Located in the southwest London inner-city district of Brixton. The Brixton Hill Cinematograph Theatre opened on 10th March 1911, and was 13th of Montagu A. Pyke’s chain of Cinematograph Theatres to open in London and its suburbs. It had a narrow entrance on Brixton Hill and the auditorium was set well back. In 1914, after Montagu Pyke lost his cinema chain due to being imprisoned following the death of a projectionist in a fire at the Pykes Cinematograph Theatre, Charing Cross Road, London, it was taken over by new operators and renamed Scala Cinema.

By 1927 it was operating under the name New Royalty Kinema.

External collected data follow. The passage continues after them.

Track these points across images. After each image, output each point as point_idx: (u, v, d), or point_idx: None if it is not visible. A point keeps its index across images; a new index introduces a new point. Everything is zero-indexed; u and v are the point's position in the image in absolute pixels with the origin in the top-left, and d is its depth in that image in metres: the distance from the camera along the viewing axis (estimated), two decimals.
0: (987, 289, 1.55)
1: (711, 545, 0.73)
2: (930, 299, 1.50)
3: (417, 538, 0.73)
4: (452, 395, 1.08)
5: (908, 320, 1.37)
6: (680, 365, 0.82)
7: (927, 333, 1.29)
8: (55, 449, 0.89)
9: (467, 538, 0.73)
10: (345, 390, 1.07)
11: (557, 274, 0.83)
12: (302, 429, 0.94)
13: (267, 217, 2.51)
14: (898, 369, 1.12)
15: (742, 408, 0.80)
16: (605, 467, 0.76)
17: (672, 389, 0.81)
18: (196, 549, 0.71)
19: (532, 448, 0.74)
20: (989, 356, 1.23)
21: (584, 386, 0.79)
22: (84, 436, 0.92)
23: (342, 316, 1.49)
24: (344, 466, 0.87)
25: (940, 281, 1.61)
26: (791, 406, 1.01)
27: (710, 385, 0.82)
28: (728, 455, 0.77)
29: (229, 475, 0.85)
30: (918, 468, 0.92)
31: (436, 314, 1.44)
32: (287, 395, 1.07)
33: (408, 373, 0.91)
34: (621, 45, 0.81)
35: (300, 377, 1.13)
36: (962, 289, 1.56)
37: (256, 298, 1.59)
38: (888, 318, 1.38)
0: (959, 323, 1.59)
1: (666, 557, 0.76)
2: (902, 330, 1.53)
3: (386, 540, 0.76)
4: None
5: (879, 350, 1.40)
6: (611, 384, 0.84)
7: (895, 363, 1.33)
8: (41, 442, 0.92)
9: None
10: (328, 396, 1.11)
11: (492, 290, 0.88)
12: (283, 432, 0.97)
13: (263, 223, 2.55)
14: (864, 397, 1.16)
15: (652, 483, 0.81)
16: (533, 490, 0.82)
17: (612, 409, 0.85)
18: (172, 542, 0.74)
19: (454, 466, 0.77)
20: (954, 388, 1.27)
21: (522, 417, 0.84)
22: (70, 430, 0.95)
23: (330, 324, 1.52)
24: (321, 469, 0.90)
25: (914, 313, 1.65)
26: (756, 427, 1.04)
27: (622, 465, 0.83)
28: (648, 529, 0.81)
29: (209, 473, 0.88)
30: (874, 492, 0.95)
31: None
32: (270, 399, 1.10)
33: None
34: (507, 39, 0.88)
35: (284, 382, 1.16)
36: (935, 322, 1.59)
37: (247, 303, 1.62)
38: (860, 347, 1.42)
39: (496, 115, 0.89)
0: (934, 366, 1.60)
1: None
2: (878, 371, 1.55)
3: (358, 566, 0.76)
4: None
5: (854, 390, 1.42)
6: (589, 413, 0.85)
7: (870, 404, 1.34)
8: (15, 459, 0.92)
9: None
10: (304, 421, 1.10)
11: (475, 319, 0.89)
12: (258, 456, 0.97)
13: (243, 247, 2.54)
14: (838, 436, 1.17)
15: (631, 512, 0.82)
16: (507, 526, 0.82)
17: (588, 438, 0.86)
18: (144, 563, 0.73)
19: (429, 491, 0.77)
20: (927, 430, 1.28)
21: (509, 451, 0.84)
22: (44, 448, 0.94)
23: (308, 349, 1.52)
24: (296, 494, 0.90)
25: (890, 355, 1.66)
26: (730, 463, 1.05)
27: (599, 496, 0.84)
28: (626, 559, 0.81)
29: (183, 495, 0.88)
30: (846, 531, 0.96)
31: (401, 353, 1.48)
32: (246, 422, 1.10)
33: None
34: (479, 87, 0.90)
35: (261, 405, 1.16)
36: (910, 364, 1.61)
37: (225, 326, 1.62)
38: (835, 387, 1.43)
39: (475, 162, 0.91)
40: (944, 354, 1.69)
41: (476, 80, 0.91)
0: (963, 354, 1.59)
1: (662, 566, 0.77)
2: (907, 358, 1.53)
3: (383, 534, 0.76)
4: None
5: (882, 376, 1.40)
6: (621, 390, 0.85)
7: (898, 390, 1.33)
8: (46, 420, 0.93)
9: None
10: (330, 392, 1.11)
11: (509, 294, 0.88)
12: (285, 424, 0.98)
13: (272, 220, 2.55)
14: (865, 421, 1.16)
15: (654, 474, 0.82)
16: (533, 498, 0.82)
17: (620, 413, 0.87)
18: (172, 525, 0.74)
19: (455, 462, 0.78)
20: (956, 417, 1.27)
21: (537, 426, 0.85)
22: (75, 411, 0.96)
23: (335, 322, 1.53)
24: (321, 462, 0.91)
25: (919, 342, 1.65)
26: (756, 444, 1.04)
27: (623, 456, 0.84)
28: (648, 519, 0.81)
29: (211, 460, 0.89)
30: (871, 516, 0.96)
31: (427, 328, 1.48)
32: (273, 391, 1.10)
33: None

In the late-1940’s it was taken over by the Birmingham based Clifton Cinemas circuit, and was re-named Clifton Cinema by 1950.

The Clifton Cinema was closed on 10th August 1957 with Guy Madison in "The Beast of Hollow Mountain" and George Montgomery in "Robbers Roost". It was converted into a camping store selling tents and other outdoor equipment. In 1976, rock band Led Zeppelin released their live album “The Song Remains the Same”. The album cover artwork features the former Clifton Cinema in a dilapidated state. The illustration was created by artist George Hardie who designed record album covers for the band Pink Floyd. Led Zeppelin featured the cinema on the album cover as their regular recording studios are located on Brixton Hill.

By 1993, the auditorium had been demolished, and the front entrance and foyer was in use as a restaurant. By early-2020 it was in use as a church.

Contributed by Ken Roe

Recent comments (view all 3 comments)

woody on April 1, 2009 at 4:32 am

seen here in 2006 still with the camping sign, i think its been repainted since

spencerphobbs on September 23, 2014 at 6:37 am

Just a point out an error in the mention of it being renamed the Scala in 1914, which is incorrect, as is the mention of it ever operating under the name “Royalty Kinema” which it never did (only ever “New Royalty” or “New Royalty Kinema”). As for the front being “given a modern treatment” in 1937, it still had the original 1910 entrance doors, poster boards and looked much the same in the 1980’s as it had done when it first opened!